Tuesday, July 6, 2010

Passport Office Run Like Chop Bar

Ghana's Passport Office at Ridge appears to be suffering from leadership paralysis as it is currently being run like a chop bar with rules and procedures flouted at will. The office is reeking with rudeness which permeates its entire structure from top to bottom, Public Agenda can report.

Visitors to the facility receive shabby treatment from staff whose work ethics and appreciation of customer care principles are suspect. Some passport applicants have complained about how undue delays coupled with the bustling activities of middlemen at the Passport Office frustrate their efforts at acquiring passports.

Recently, some applicants who could no longer bear the shabby treatment made distress calls through to our offices. The call was about allegations of suspected underhand dealings at the Passport Office located at Ridge. When we arrived there a few minutes later we saw tens of applicants impatiently waiting.

They included applicants from the Eastern, Volta and Central regions who had gone to collect their passports.

At the office a deputy director, purporting to be speaking for the Director of Passports, Ms. Bernice Efua Benneh, justified the unruly behavior of the staff and verbally assaulted us when we sought to discuss the challenges which were responsible for the frustrations applicants were going through.

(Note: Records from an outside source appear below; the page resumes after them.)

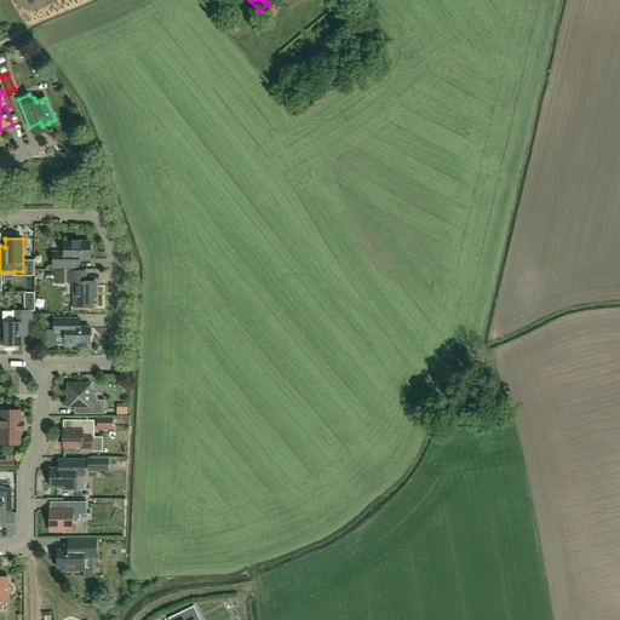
[(64,253),(53,253),(53,268),(79,268),(79,260),(90,260),(90,242),(64,242),(64,253)]
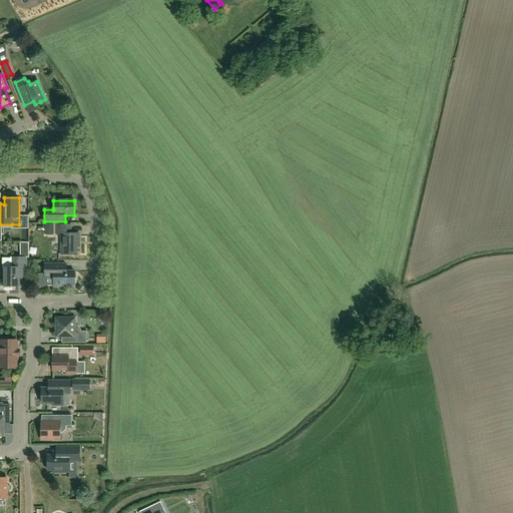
[(45,224),(45,235),(53,235),(53,224),(45,224)]
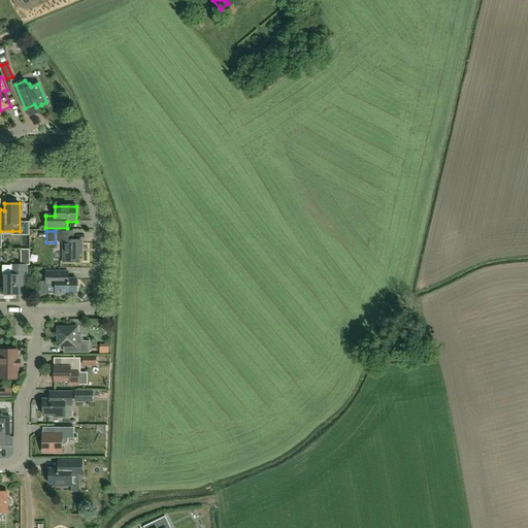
[(81,254),(81,240),(72,240),(72,232),(59,232),(59,241),(63,241),(63,262),(78,262),(78,254),(81,254)]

"The country even has a challenge so we have a challenge," the deputy director, who had his name tag hidden in his long-sleeved striped shirt, retorted. He then queried "Who gave you the right to come to my office and question me? If you run a newspaper does it give you the right to come and ask questions?" He then ordered: "Get out of my office."

Some of the applicants shared their frustrations with us. "I'm fainting!" cried Korkor Amarteifio who had come from the Volta Region. She added, "We haven't eaten anything from seven in the morning." Korkor together with six other young persons from the Ho-based Institute for Music and Development had come to Accra to process their passports. The youngsters are representing Ghana in a competition that will come off in Tanzania. But alleged middlemen had ensured they were not attended to as at the time Public Agenda arrived there.

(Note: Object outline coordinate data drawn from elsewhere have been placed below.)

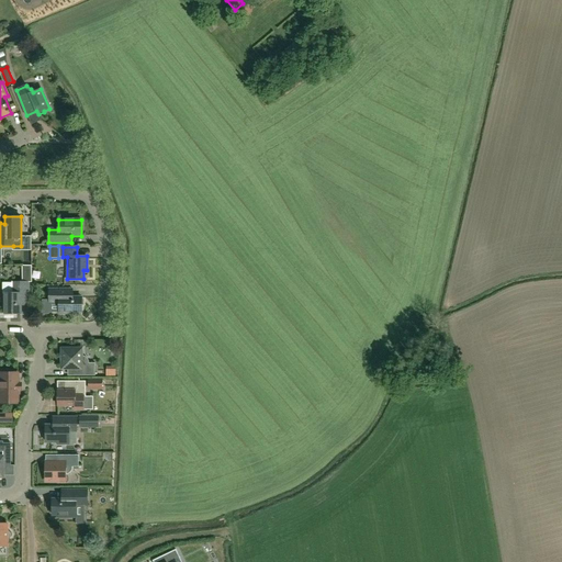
[(21,314),(21,305),(29,305),(29,282),(12,282),(12,283),(3,283),(3,294),(6,294),(6,314),(21,314)]
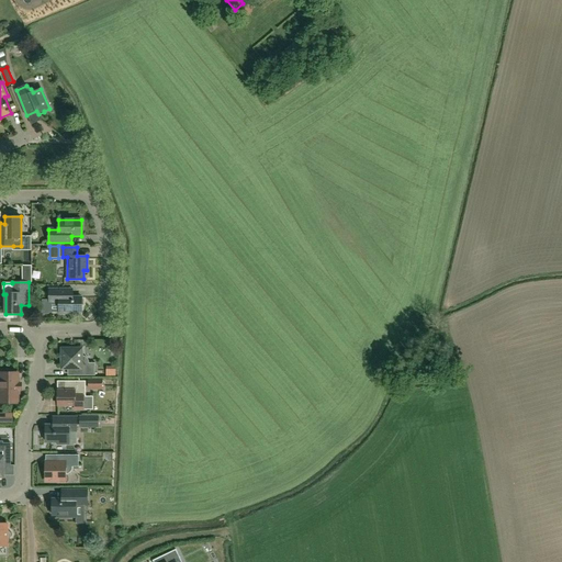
[(72,298),(72,290),(49,290),(49,303),(49,312),(57,312),(59,314),(72,314),(75,312),(81,312),(81,305),(83,304),(83,300),(81,299),(81,298),(72,298)]
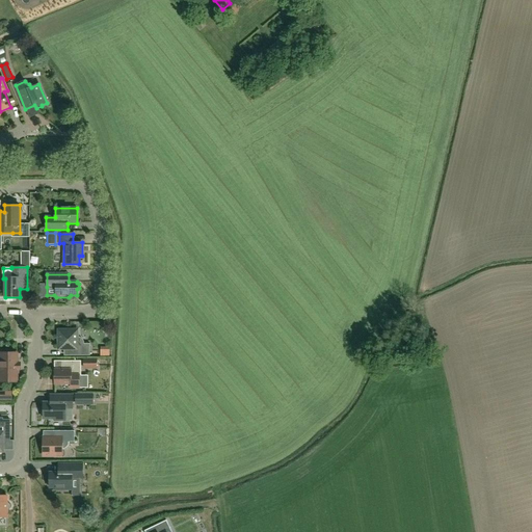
[(80,338),(79,337),(79,330),(58,330),(58,350),(65,350),(65,355),(90,355),(90,344),(84,344),(84,343),(83,341),(83,340),(82,340),(82,339),(81,338),(80,338)]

Anna Galley of Ashesi University arrived at the Passport Office at 8:00am but was only attended to after 4:30pm. It did not come easy; she had to complain incessantly to achieve that. "I could not go to the office because of this," she lamented, adding, "We sat here and nobody told us anything."

She claimed, "The people are not approachable" and cited one Abu as very rude, abrasive in dealing with visitors to the facility.

She suspected that some bribery and extortion was going on. "What they are doing here is not a good thing. They served people who came at 11am and 2pm before us." She was convinced that those served outside the queue were neither diplomats nor VIPs.

She recommended, "I think they should restructure the whole place and put cameras here so that the activities of the staff can be monitored."

One after the other, applicants shared their experiences, wondering what was wrong with the system. Frank Boakye of Legon had been frustrated over a week and was lost for words to appropriately describe his feelings.

Sherry Mawuli also had some harsh words for the staff: "They don't know what customer service is about. They are rude; they are not nice."

We raised all these concerns before the deputy director but he seemed to care little about them and demanded proof of any insolent behavior on the part of the staff. What he probably missed was that just like him; other staff refused to identify themselves and hid their name tags. However, one Agyekum, believed to be the Supervisor of the Photographic Section, could not escape identification by an applicant.

Ghana introduced a new passport regime in April in compliance with an International Civil Aviation Organisation (ICAO) directive, which enjoined all nations to go biometric by 2010. The new regime was supposed to have inbuilt efficient processing and issuance mechanisms designed to eliminate frustrations caused by delays and middlemen.

Under the new system, applicants are to appear in person at the passport office or regional passport application centres to undergo a mandatory interview, and also have their personal data, including photographs and fingerprints captured. Mr. Daniel Atoklo of Dansoman says the frustrations begin right at the vetting stage where officers demand irrelevant documentary evidence. "The only thing is to prove that you are a Ghanaian citizen; any other thing is secondary."

Meanwhile, Public Agenda has gathered that some corrupt officers of the Passport office extort GHc250 from applicants and fast track the processing of their non-biometric passports. At GHc250 applicants are paying five times the cost of the regular biometric passport.